Lange Theke. Meine Welt. Hier läuft Led Zeppelins Kashmir und Temple of the King von Rainbow. Dann Dire Straits. Extra für RAM aus der Juke Box. Er spielt das Mark Knopfler Solo mit. Man muss sich das bitte mal vorstellen: Air Guitar auf Sultans of Swing!!! Wir trinken eine Spezialität namens Tomatensuppe. Es schmeckt wie der Curryketchup vom Brunnenwirt mit Extra-Tabasco. Aber es macht wach. Und gibt Schub für die nächste Etappe. Denn die ist nicht geplant, sondern wird spontan in die Tour eingeflochten: Die Boa.

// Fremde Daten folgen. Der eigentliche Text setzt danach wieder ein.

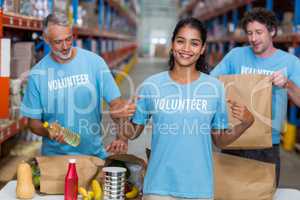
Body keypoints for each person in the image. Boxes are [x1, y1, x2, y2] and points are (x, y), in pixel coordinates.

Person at [116, 18, 254, 200]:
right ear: (172, 44)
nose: (186, 49)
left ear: (203, 48)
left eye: (194, 43)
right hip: (158, 187)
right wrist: (120, 117)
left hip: (199, 187)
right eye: (181, 41)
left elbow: (220, 141)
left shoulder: (214, 88)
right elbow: (132, 133)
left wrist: (245, 123)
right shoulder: (151, 85)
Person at [20, 13, 134, 159]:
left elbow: (117, 105)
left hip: (93, 155)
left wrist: (121, 137)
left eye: (69, 39)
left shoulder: (95, 63)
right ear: (46, 40)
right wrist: (48, 132)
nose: (65, 46)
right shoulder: (37, 74)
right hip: (55, 159)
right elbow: (33, 123)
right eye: (58, 42)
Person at [210, 7, 300, 186]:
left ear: (272, 31)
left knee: (263, 192)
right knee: (229, 191)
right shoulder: (236, 55)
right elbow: (212, 84)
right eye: (249, 33)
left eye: (259, 32)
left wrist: (287, 84)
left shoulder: (290, 62)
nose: (253, 38)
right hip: (234, 136)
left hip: (267, 143)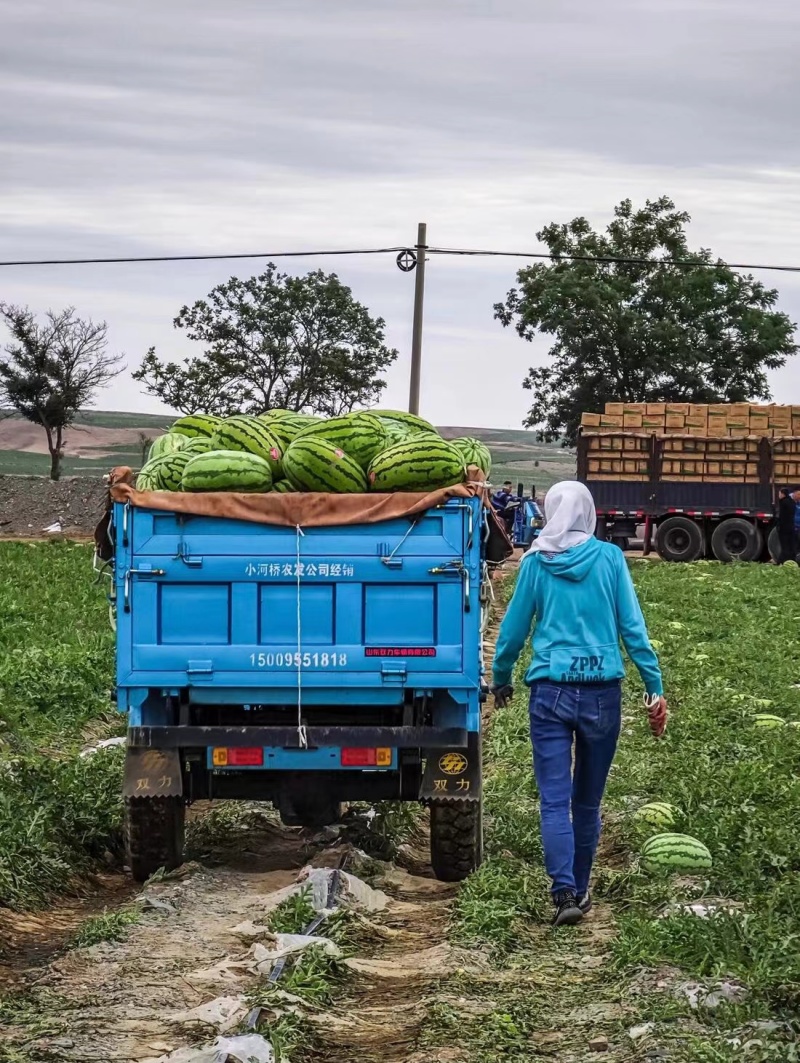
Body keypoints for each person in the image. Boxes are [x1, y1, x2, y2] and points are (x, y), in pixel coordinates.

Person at [491, 480, 667, 927]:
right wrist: (654, 686)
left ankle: (563, 890)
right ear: (588, 511)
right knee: (586, 802)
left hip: (549, 690)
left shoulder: (535, 563)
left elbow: (512, 631)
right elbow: (632, 627)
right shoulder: (609, 558)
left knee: (552, 800)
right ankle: (582, 888)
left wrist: (501, 678)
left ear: (551, 511)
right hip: (602, 692)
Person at [776, 487, 797, 564]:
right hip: (791, 527)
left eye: (779, 493)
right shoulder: (792, 502)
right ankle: (792, 561)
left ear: (783, 494)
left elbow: (782, 516)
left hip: (784, 528)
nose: (779, 495)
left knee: (784, 547)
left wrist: (778, 526)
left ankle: (780, 562)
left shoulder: (783, 502)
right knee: (791, 546)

Da kommen wir nie rein! Aber Setzer kommt überall rein! Und nimmt uns mit in ein Paralleluniversum. Hier waren wir ALLE das letzte Mal vor 40 Jahren. Innen After-Wasen-Party. Auf 1 Dirndl kommen 4 von Geilheit ausgebeulte und von Bier bepieselte Lederhosen. Jennifer Lopez + Reggae. Der CDU-Teil des Stuttgarter Gemeinderats tanzt. Wir tanzen mit. Gin Tonic für uns vier, aber was nur für Thorsten? Ich greife in die Knabberschale auf der Theke und will ihn mit ein paar Salzstangen und Erdnussflips versorgen und bekomme von einer blonden Mittsiebzigerin auf die Finger gehauen. Auch das ist mir zuletzt vor 40 Jahren passiert.

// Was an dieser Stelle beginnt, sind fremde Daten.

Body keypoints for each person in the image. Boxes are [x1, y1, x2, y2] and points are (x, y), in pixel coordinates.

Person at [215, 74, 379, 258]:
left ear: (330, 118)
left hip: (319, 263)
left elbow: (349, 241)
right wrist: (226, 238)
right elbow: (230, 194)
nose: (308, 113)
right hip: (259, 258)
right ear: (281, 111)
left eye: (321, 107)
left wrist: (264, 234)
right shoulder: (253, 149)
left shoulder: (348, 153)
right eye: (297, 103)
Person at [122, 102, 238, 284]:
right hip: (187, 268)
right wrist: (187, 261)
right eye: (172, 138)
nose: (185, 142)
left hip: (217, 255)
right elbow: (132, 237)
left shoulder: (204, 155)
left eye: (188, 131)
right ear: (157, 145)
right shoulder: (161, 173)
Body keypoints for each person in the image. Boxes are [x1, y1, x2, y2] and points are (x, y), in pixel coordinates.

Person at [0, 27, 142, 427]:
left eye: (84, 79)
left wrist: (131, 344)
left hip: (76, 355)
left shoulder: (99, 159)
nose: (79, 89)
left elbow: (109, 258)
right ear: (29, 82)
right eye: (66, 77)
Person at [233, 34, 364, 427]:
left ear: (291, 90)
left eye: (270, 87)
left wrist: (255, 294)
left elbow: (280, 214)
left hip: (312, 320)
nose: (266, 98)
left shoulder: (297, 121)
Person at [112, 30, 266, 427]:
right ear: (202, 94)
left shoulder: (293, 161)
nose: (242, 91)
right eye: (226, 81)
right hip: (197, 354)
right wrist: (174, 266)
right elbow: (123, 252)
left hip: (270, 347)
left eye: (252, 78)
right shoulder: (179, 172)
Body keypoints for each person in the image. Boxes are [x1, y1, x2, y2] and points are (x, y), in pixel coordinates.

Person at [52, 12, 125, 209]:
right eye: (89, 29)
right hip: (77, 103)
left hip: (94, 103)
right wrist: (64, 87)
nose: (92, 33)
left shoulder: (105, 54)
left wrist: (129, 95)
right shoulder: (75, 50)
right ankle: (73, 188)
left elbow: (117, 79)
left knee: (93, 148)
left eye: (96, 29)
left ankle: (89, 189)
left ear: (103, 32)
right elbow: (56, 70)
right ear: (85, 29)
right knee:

Setzer wird von einem Fan erkannt: “Dass mal einer von End of Green hier isch, in dem Schuppe, hätt i net gedacht”. Er wohl auch nicht. Wenn davon jemand auf facebook oder auf kessel.tv liest, ist er am Arsch. Eine schöne Musikerkarriere geht zu Ende. Kriegst aber ein Abschiedsspiel, Micha, okay?

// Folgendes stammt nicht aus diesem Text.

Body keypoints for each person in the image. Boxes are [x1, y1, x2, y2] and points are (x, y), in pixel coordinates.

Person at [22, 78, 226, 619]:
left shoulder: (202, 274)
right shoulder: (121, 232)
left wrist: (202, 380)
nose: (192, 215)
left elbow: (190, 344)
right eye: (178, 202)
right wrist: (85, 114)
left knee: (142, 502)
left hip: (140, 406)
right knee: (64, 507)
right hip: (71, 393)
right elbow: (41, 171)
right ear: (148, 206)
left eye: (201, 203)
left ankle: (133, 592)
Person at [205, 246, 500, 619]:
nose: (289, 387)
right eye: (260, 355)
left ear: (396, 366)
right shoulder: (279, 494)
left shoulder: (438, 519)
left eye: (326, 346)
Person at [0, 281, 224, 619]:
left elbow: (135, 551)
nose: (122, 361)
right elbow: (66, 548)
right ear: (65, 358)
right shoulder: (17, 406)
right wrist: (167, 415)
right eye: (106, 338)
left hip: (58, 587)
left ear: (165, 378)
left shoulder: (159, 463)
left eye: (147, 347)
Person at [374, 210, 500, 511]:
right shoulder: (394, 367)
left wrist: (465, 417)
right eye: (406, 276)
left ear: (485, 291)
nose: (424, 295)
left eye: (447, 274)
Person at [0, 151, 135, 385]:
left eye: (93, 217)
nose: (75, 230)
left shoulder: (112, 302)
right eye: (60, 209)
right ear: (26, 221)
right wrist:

Weiter geht’s. Puh, Glück gehabt. Nicht in die Tahiti-Tittenbar, sondern nur ins Transit. Einen allerletzten Absacker nehmen. Ich weiß gar nicht, wie weit denn noch absacken.

Für Geschenke soll man sich ja immer artig bedanken. Also: Danke, Freunde.Das war mein bisher bester Junggesellenabschied.